SUPPLIED PASSAGE
# 5hp Birggs and Stratton outboard



## Sawbillslayer (Oct 24, 2013)

My motor is fine at idle and will run at idle (moving a little faster than trolling speed). When I go to gas it up it will die. I have messed with my tuning screw on the carburetor but nothing I do has seemed to help. It is air cooled and is a 4 stroke. If any one has any tips let me know? Or where to start. I am thinking of possibly doing a rebuild on the carburetor.


----------



## Huge29 (Sep 17, 2007)

Some Sea Foam is likely worth a try before tearing it down.


----------



## BPturkeys (Sep 13, 2007)

Very dirty air filter will make'em do that.


----------



## Whiskey Hound (Sep 30, 2013)

Sounds like a dirty carb. Take it apart and clean it or take it somewhere to have it done, either way. Start using a fuel additive after its clean. The alcohol in the gas is what is plugging it up more than likely. I prefer Lucas gas treatment myself, half ounce per gallon.


----------



## Groganite (Nov 14, 2012)

Your starving for fuel, most likely a plugged main jet or an air leak where the carb mounts to the head. If you'd like you can bring it down to my motorcycle shop I give forum members a big discount.


----------



## Groganite (Nov 14, 2012)

Oh and sea foam is just a gimmick, stabil will turn your gas into jelly. Draining your carb for the off season is worse then leaving gas in it. The best thing is to just start it once a month. The reason gas goes bad in a carb is because aluminum is acidic to gas and the ethenol they put in fuel these days speeds up this process.


----------



## Packfish (Oct 30, 2007)

Seafoam ain't no gimmick period----------


----------



## Groganite (Nov 14, 2012)

Packfish said:


> Seafoam ain't no gimmick period----------


Waste of money in my opinion, it can't even clean out jets. I couldn't count how many customers of mine tried it first before bringing their bike to me. Believe in your gimmicks all you want ol timer it's not going to hurt my feelings none just telling you what I know works and what doesn't.


----------



## Packfish (Oct 30, 2007)

I can give you 4 outboard motor mechanics on the Great Lakes that will beg to differ- all one's opinion I know- I just know I have seen it work so may times that I will continue to give them my money


----------



## longbow (Mar 31, 2009)

The only time I used it it made my truck blow smoke like crazy. I got a "check engine" light pretty quick. I took it to AutoZone and they plugged it in to their computer. It said I had a bad 02 sensor. He said he's seen it before with Seafoam. I don't know if it ruined my sensor or just sooted it over. I hear it's good stuff but I'll never use it again.


----------



## Packfish (Oct 30, 2007)

And what reason do you think you blew black smoke ? Think about if for a second- I actually had a neighbor call me and said he wanted to know if I had a fire- nope but sure had a clean carb after that.

EXTRACTED INFORMATION
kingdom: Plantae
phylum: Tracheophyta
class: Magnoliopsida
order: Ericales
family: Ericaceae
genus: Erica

--

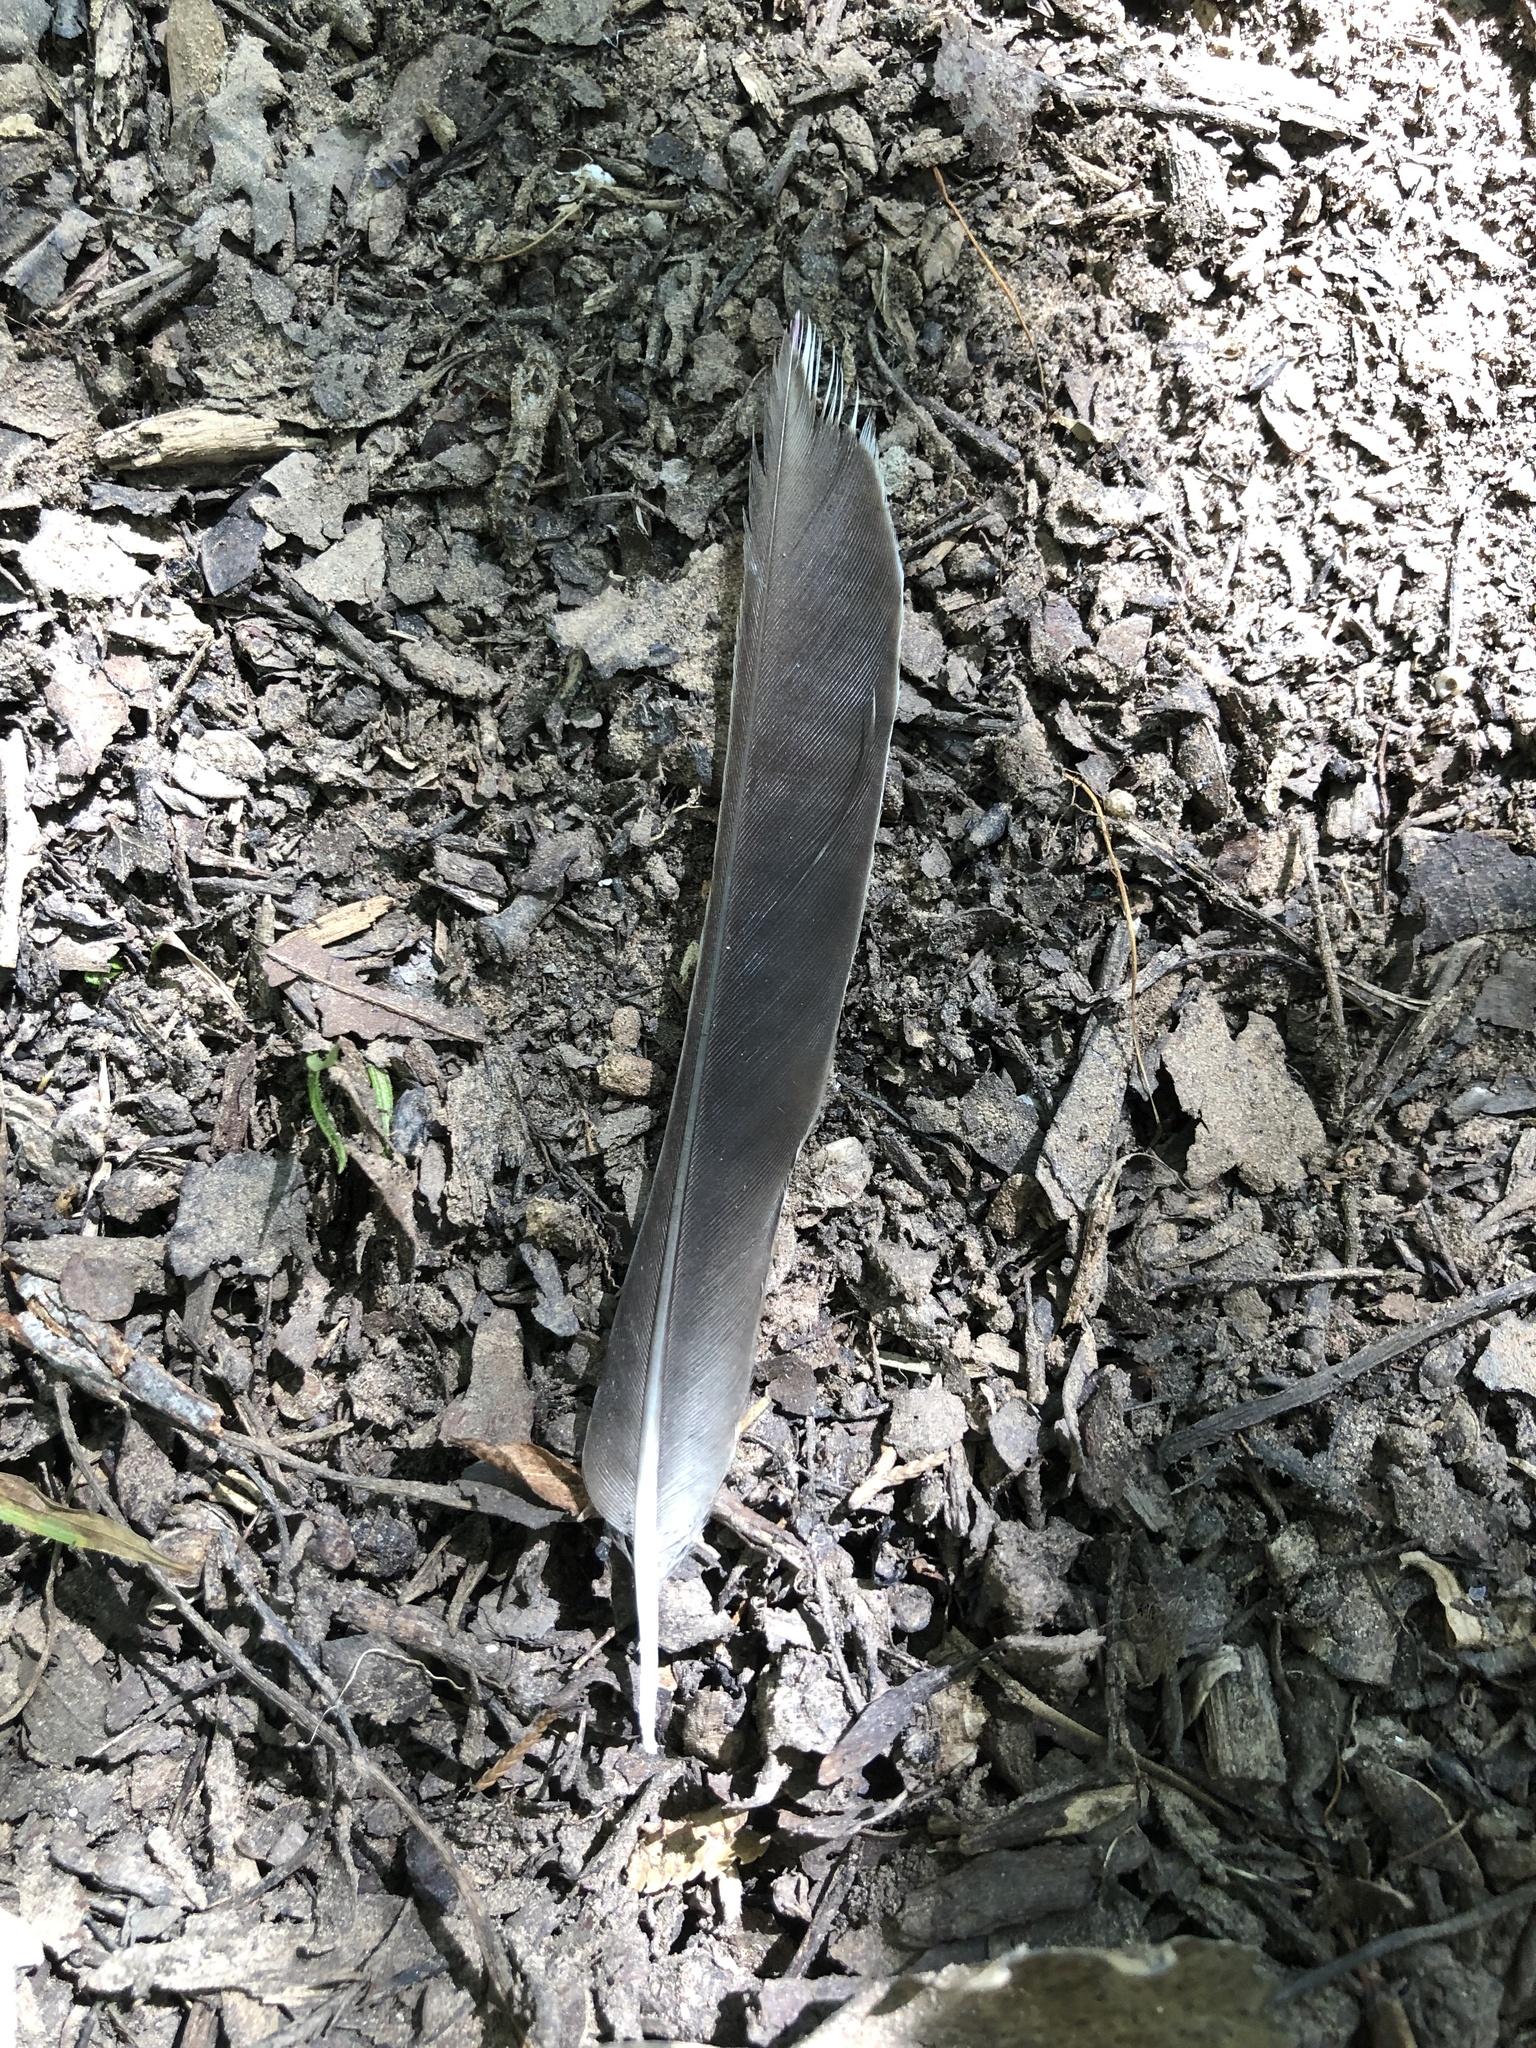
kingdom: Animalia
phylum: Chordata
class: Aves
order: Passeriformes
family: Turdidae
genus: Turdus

PROBLEMS TO SOLVE
- 1) Translate this sentence from the outboard motor thread into Spanish: "Some Sea Foam is likely worth a try before tearing it down."
- 2) Answer these questions using the outboard motor thread:
(a) How is the motor cooled, and is it a 2 stroke or a 4 stroke?
(b) How much Lucas gas treatment per gallon does Whiskey Hound prefer?
(c) Where does Groganite say an air leak might be?
- 3) Please reproduce the passage of the outboard motor thread between "# 5hp Birggs" and "(Sep 17, 2007)", inclusive.

TASK RESULTS
- 1) Probablemente valga la pena probar un poco de Sea Foam antes de desarmarlo.

- 2)
(a) It is air cooled and is a 4 stroke.
(b) Half an ounce per gallon.
(c) Where the carb mounts to the head.

- 3)
# 5hp Birggs and Stratton outboard



## Sawbillslayer (Oct 24, 2013)

My motor is fine at idle and will run at idle (moving a little faster than trolling speed). When I go to gas it up it will die. I have messed with my tuning screw on the carburetor but nothing I do has seemed to help. It is air cooled and is a 4 stroke. If any one has any tips let me know? Or where to start. I am thinking of possibly doing a rebuild on the carburetor.


----------



## Huge29 (Sep 17, 2007)